→ **What to produce**
Read through the entries below and return each line with the word "nowrap".

→ **Material for this task**
-------

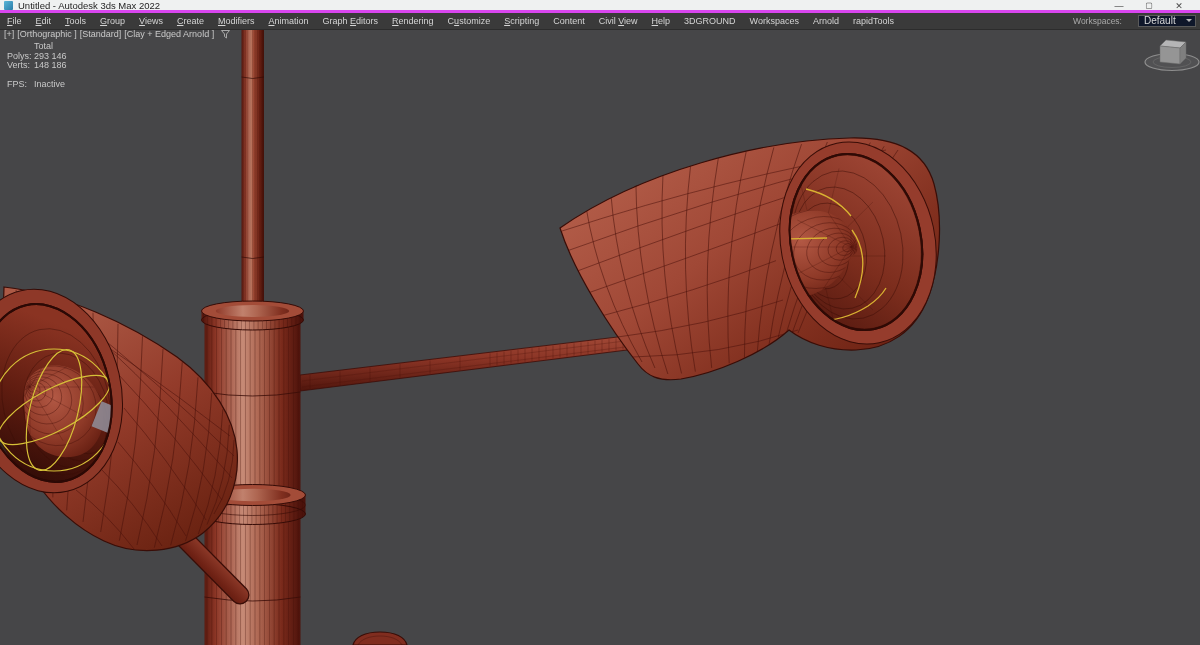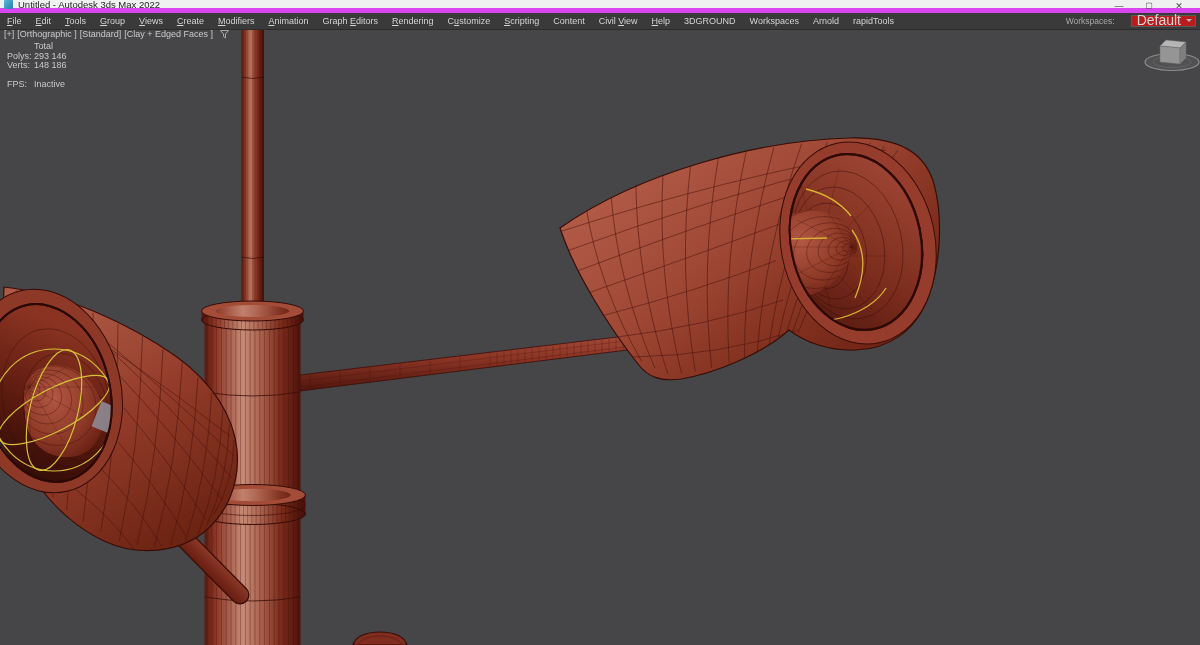--- a/index.html
+++ b/index.html
@@ -1,31 +1,31 @@
 <!DOCTYPE html>
 <html style="--viewport-bg: #464648; --menubar-bg: #3a3a3a; --titlebar-bg: #eff1f1;"><head>
 <meta charset="utf-8">
 <style>
   :root{ --viewport-bg:#464648; --menubar-bg:#3a3a3a; --titlebar-bg:#eff1f1; --text-light:#cfcfcf; }
   *{box-sizing:border-box;}
   html,body{margin:0;padding:0;}
   body{width:1200px;height:645px;overflow:hidden;font-family:"Liberation Sans",sans-serif;background:var(--viewport-bg);position:relative;}
 
-  .titlebar{position:absolute;top:0;left:0;right:0;height:13px;background:var(--titlebar-bg);display:flex;align-items:center;font-size:9.5px;color:#1e1e1e;z-index:6;border-bottom:5px solid #d946ef;}
+  .titlebar{position:absolute;top:0;left:0;right:0;height:13px;background:var(--titlebar-bg);display:flex;align-items:center;font-size:9.5px;color:#1e1e1e;z-index:6;border-bottom:3px solid #d946ef;}
   .app-icon{width:9px;height:9px;margin:0 5px 0 4px;background:linear-gradient(135deg,#5ab6d8,#2a7ca8);border-radius:1px;flex:0 0 auto;}
   .title-text{white-space:nowrap;}
   .win-controls{margin-left:auto;display:flex;align-items:center;height:100%;padding-right:6px;}
   .win-btn{width:30px;text-align:center;font-size:9px;color:#4a4a4a;line-height:12px;height:100%;}
   .win-btn.max{font-size:8px;}
 
   .menubar{position:absolute;top:13px;left:0;right:0;height:17px;background:var(--menubar-bg);border-bottom:1px solid #2c2c2c;display:flex;align-items:center;font-size:9px;color:#d4d4d4;z-index:6;}
   .menu-item{padding:0 7px;line-height:12px;white-space:nowrap;}
   .mn{text-decoration:underline;}
   .ws{margin-left:auto;display:flex;align-items:center;color:#a9a9a9;font-size:8.5px;padding-right:4px;gap:12px;}
-  .ws-box{margin-left:4px;background:#b91c1c;border:1px solid #5a5a5a;color:#d6d6d6;font-size:14px;line-height:9px;padding:0 14px 1px 5px;position:relative;min-width:58px;}
+  .ws-box{margin-left:4px;background:#0f172a;border:1px solid #5a5a5a;color:#d6d6d6;font-size:10px;line-height:9px;padding:0 14px 1px 5px;position:relative;min-width:58px;}
   .ws-caret{position:absolute;right:3px;top:3px;width:0;height:0;border-left:3px solid transparent;border-right:3px solid transparent;border-top:3px solid #b5b5b5;}
 
   .viewport{position:absolute;top:26px;left:0;width:1200px;height:619px;background:var(--viewport-bg);overflow:hidden;}
   #scene{position:absolute;left:0;top:0;width:1200px;height:619px;display:block;}
 
   .vp-label{position:absolute;top:3px;left:4px;font-size:9px;color:#c9c9c9;display:flex;gap:3px;align-items:center;z-index:3;white-space:nowrap;}
   .vp-label span{cursor:default;}
   .funnel{margin-left:4px;display:inline-block;}
 
   .stats{position:absolute;top:16px;left:7px;font-size:9px;line-height:9.5px;color:#c9c9c9;z-index:3;}
@@ -485,21 +485,21 @@
       <polygon points="1160,46 1166,40 1186,42 1180,48" fill="#c2c2c2" stroke="#6d6d6d" stroke-width="0.5"></polygon>
       <polygon points="1160,46 1180,48 1180,64 1160,62" fill="#9e9e9e" stroke="#6d6d6d" stroke-width="0.5"></polygon>
       <polygon points="1180,48 1186,42 1186,58 1180,64" fill="#868686" stroke="#6d6d6d" stroke-width="0.5"></polygon>
     </g>
   </svg>
 
   <div class="vp-label">
     <span>[+]</span>
     <span>[Orthographic ]</span>
     <span>[Standard]</span>
-    <span>[Clay + Edged Faces ]</span>
+    <span>[Clay + Edged Arnold ]</span>
     <svg class="funnel" width="9" height="9" viewBox="0 0 9 9">
       <path d="M0.5,0.5 h8 l-3,3.5 v4 l-2,-1.5 v-2.5 z" fill="none" stroke="#a8a8a8" stroke-width="1"></path>
     </svg>
   </div>
 
   <div class="stats">
     <div class="row">
         <span class="lbl"></span>
         <span>Total</span>
       </div>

-------

→ **Result for this exercise**
   .title-text{white-space:nowrap;}
   .menu-item{padding:0 7px;line-height:12px;white-space:nowrap;}
   .vp-label{position:absolute;top:3px;left:4px;font-size:9px;color:#c9c9c9;display:flex;gap:3px;align-items:center;z-index:3;white-space:nowrap;}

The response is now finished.